Eso ofrecen todas las pseudoterapias que "explican" una enfermedad tan endemoniadamente complicada como el cáncer en términos binarios (el cáncer lo provoca una "dieta ácida", "las emociones", "un hongo", "la vida moderna") y ofrecen curaciones sencillas y sin efectos secundarios (homeopatía, limón, kalanchoe, "biodescodificación", canciones, gotas misteriosas -Bio-Bac, MMS-) con certeza de curación al 100%.
Es la misma oferta de los populistas que con un "Make America Great Again" o un "Es necesario el cambio" hacen al votante pensar que todo lo que ha pasado hasta hoy en su país es producto de la maldad de algunos, de un complot creado por fuerzas subterráneas y maléficas (la casta, el deep state, los golpistas, el Ibex 35, los masones, los judíos, el FMI, el marxismo cultural, el feminismo, la ideología de género, los enemigos del pueblo) y que lo único que hay que hacer es votar al tipo de turno, habitualmente el del peinado raro, y por fin se inaugurará la república de la vida sin preocupaciones, helados para todos y un futuro con fresco aroma a cítricos que, además, curan el cáncer.
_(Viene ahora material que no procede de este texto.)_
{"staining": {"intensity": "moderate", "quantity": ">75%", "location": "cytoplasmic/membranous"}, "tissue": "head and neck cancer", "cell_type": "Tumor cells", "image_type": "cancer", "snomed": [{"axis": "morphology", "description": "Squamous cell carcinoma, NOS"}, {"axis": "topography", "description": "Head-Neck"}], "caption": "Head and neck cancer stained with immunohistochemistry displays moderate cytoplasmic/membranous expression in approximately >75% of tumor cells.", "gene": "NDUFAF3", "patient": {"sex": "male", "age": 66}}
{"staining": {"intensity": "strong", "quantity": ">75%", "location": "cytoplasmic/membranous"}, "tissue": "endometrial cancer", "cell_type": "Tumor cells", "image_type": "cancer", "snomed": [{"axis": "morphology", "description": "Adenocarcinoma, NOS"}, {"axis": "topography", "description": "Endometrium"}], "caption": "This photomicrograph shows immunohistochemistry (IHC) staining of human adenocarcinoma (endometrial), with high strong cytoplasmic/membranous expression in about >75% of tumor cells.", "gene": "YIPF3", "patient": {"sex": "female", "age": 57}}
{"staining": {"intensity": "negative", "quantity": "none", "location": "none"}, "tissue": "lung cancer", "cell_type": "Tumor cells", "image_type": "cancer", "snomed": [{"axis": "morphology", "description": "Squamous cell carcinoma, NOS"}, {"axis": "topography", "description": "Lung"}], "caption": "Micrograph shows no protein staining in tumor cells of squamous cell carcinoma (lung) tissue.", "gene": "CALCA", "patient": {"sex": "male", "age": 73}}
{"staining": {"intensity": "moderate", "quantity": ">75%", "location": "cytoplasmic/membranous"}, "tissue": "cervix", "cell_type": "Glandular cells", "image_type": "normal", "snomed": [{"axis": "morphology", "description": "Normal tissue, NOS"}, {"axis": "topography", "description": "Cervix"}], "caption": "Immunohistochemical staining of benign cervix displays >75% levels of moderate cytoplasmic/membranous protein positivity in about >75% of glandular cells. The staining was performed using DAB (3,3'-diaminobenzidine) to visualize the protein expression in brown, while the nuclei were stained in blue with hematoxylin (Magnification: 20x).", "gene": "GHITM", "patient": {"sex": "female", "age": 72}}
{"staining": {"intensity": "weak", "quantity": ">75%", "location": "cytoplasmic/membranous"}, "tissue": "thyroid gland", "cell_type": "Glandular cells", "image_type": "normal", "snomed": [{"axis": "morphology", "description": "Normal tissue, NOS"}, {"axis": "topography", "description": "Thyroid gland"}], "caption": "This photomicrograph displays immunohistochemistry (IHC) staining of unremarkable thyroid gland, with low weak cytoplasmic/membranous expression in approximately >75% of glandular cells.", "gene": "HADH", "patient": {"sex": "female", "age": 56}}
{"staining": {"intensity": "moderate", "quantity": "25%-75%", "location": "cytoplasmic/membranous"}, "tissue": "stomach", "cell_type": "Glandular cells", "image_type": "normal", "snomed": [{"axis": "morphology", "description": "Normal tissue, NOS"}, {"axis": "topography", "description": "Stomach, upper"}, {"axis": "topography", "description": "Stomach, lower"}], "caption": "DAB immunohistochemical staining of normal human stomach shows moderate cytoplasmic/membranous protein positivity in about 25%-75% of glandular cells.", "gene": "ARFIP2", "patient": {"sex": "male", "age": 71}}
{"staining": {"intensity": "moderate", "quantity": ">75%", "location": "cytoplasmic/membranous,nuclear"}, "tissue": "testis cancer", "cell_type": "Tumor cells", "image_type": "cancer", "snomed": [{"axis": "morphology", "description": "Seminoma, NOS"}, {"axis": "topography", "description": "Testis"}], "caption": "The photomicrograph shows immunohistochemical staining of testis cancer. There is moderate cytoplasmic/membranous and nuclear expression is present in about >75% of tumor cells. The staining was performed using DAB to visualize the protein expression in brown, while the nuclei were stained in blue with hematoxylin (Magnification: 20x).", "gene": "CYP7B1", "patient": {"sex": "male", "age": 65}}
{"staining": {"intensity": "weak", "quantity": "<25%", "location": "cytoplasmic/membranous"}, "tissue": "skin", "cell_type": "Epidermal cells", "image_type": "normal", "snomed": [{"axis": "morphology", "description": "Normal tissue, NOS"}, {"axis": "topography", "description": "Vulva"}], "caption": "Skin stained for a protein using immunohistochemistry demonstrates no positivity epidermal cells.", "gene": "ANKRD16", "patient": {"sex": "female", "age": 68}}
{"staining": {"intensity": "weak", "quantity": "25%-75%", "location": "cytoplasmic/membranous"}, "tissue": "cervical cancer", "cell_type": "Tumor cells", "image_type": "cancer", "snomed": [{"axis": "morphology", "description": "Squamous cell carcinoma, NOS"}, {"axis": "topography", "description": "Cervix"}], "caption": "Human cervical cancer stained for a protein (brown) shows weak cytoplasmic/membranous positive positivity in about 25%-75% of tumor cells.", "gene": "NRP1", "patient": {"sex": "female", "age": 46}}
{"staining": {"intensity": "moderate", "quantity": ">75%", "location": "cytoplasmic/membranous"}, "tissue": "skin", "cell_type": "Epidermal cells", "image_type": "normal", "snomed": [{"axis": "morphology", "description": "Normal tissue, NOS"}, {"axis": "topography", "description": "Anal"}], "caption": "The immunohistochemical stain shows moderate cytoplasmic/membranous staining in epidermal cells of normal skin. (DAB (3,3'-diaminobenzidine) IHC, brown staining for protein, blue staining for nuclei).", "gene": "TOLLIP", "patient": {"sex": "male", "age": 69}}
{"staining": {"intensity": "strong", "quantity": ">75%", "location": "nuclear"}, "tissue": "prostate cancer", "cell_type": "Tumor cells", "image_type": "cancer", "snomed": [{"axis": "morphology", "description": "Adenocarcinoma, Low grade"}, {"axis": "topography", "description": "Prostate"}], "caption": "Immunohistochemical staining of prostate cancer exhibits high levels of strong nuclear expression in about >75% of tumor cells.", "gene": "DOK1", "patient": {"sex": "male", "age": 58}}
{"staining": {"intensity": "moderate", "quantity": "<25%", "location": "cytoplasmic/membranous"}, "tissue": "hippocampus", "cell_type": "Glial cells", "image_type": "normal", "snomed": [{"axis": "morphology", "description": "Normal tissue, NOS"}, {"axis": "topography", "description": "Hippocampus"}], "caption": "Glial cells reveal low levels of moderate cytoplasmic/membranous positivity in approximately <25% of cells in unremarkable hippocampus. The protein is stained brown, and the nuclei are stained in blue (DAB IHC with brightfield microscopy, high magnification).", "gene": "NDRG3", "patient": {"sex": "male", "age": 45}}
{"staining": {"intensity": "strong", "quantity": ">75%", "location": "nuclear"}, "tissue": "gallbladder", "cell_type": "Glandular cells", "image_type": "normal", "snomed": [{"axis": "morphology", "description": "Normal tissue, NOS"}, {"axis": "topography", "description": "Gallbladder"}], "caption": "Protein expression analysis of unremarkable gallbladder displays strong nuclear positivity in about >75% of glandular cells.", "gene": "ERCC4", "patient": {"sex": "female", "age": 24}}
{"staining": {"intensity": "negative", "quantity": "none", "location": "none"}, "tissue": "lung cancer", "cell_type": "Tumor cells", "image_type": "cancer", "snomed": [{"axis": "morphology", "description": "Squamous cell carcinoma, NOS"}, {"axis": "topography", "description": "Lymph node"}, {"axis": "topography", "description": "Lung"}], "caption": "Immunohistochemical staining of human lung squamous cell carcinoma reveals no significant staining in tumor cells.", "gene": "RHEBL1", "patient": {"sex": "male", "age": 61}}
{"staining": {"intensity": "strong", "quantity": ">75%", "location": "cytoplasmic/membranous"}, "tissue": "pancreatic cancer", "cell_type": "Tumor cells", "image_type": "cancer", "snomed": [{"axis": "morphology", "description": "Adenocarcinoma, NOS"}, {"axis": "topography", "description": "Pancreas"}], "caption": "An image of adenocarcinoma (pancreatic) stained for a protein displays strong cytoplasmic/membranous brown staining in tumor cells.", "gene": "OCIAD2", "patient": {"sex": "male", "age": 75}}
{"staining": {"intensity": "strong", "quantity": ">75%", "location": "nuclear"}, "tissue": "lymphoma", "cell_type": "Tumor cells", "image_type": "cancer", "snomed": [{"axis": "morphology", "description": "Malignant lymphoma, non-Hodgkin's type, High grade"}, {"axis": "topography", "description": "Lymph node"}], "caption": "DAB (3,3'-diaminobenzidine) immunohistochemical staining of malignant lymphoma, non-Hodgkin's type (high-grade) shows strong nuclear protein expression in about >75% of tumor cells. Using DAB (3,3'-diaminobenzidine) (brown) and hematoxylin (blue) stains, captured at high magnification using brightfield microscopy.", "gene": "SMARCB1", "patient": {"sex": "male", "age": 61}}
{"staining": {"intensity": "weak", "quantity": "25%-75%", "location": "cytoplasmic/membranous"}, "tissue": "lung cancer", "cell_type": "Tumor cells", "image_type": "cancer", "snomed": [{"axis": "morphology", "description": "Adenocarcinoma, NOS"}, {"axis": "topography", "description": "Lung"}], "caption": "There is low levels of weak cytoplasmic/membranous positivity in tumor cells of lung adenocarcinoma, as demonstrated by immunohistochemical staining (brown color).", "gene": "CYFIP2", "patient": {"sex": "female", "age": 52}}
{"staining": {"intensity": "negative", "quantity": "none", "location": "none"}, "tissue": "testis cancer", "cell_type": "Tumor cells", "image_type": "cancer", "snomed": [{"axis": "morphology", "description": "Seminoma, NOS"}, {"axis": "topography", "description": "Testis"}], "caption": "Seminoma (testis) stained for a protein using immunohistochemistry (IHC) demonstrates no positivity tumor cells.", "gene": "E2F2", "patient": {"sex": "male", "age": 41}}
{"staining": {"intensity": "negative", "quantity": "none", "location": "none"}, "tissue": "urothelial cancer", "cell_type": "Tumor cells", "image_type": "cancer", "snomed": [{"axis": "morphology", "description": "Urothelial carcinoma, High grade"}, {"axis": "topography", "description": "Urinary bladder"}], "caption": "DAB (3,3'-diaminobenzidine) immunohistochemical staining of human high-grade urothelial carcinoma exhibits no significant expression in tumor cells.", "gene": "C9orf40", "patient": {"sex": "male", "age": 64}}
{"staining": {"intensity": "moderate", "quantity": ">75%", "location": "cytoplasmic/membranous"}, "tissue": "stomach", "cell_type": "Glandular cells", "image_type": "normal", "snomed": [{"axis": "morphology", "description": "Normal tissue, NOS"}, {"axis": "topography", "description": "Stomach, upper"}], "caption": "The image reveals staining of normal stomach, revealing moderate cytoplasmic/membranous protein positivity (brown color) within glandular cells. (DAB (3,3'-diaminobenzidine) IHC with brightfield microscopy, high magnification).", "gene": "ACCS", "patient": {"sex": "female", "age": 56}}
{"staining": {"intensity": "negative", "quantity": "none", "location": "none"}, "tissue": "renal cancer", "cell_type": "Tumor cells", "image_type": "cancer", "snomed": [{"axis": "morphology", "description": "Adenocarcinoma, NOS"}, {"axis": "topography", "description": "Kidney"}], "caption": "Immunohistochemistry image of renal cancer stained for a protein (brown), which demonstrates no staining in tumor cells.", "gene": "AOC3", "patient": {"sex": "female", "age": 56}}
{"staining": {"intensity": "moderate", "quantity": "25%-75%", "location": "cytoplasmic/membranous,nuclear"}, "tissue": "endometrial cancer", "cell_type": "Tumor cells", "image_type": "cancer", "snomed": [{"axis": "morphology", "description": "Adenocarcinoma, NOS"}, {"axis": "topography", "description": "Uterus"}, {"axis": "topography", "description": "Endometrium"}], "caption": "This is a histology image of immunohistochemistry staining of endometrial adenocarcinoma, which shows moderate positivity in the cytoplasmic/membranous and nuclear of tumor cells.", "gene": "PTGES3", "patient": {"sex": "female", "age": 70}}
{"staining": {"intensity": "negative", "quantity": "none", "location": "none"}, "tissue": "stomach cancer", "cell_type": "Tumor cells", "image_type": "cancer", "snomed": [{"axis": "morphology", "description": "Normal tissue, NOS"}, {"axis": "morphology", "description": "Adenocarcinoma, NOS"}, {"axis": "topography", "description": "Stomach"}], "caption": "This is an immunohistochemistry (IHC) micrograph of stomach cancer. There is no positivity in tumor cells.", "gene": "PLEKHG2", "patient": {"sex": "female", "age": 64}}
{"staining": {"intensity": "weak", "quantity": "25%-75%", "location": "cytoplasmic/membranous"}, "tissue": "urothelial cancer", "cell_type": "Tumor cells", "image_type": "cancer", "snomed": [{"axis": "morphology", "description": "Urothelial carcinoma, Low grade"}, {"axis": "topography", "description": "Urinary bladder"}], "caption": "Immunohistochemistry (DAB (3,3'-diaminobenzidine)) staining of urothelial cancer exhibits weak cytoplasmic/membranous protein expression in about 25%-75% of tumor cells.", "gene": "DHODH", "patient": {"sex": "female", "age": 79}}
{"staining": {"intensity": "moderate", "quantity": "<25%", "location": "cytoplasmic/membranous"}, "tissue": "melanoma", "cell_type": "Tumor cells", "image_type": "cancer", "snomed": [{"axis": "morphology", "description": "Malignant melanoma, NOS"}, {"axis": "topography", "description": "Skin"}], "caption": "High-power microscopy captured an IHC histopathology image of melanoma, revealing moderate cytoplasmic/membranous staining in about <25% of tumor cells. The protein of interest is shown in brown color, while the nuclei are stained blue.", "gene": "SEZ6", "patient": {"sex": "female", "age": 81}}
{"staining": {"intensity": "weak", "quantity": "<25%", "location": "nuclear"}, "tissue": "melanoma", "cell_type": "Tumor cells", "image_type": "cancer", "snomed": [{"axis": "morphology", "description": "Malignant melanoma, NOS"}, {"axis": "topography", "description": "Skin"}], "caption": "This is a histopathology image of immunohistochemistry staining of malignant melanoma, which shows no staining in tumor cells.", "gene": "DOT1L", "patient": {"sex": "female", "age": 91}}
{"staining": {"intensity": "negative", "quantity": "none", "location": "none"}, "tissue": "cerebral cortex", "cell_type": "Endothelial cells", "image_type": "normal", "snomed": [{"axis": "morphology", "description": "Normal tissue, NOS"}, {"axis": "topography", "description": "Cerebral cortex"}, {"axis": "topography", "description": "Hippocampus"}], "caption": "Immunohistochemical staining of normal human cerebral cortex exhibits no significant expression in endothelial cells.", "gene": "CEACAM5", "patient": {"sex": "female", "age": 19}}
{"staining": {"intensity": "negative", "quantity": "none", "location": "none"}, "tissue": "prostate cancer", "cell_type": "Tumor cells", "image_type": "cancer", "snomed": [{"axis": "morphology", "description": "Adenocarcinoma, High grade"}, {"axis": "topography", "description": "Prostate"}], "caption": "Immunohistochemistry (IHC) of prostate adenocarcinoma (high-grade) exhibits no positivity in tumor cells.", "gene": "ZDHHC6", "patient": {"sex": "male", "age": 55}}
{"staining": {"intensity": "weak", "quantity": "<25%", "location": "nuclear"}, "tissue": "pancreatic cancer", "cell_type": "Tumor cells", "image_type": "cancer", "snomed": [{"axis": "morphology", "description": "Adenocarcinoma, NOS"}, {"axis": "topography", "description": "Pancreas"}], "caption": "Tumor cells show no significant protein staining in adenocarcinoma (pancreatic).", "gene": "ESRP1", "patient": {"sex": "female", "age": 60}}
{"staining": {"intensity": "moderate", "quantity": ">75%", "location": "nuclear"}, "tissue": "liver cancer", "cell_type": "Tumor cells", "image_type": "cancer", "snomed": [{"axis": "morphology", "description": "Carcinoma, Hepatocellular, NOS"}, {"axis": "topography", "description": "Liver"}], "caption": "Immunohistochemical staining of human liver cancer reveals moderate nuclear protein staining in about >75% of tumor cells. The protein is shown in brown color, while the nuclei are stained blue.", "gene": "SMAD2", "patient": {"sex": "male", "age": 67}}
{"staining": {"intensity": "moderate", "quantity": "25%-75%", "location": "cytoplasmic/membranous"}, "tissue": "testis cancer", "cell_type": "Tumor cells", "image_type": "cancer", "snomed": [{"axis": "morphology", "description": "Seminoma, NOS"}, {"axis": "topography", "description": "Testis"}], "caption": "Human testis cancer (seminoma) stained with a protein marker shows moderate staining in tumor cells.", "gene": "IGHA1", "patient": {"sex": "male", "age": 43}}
El simplismo parece una afección grave en el cuerpo social, y para remate, una afección enormemente complicada en cuyo agravamiento intervienen los medios, los políticos, los charlatanes de toda laya, los comerciantes desahogados, los publicistas, los tertulianos bienpagados y las ONG más sospechosas. 
Combatirlo debería ser prioridad de cualquiera que se dé cuenta de lo que está produciendo a nuestro alrededor.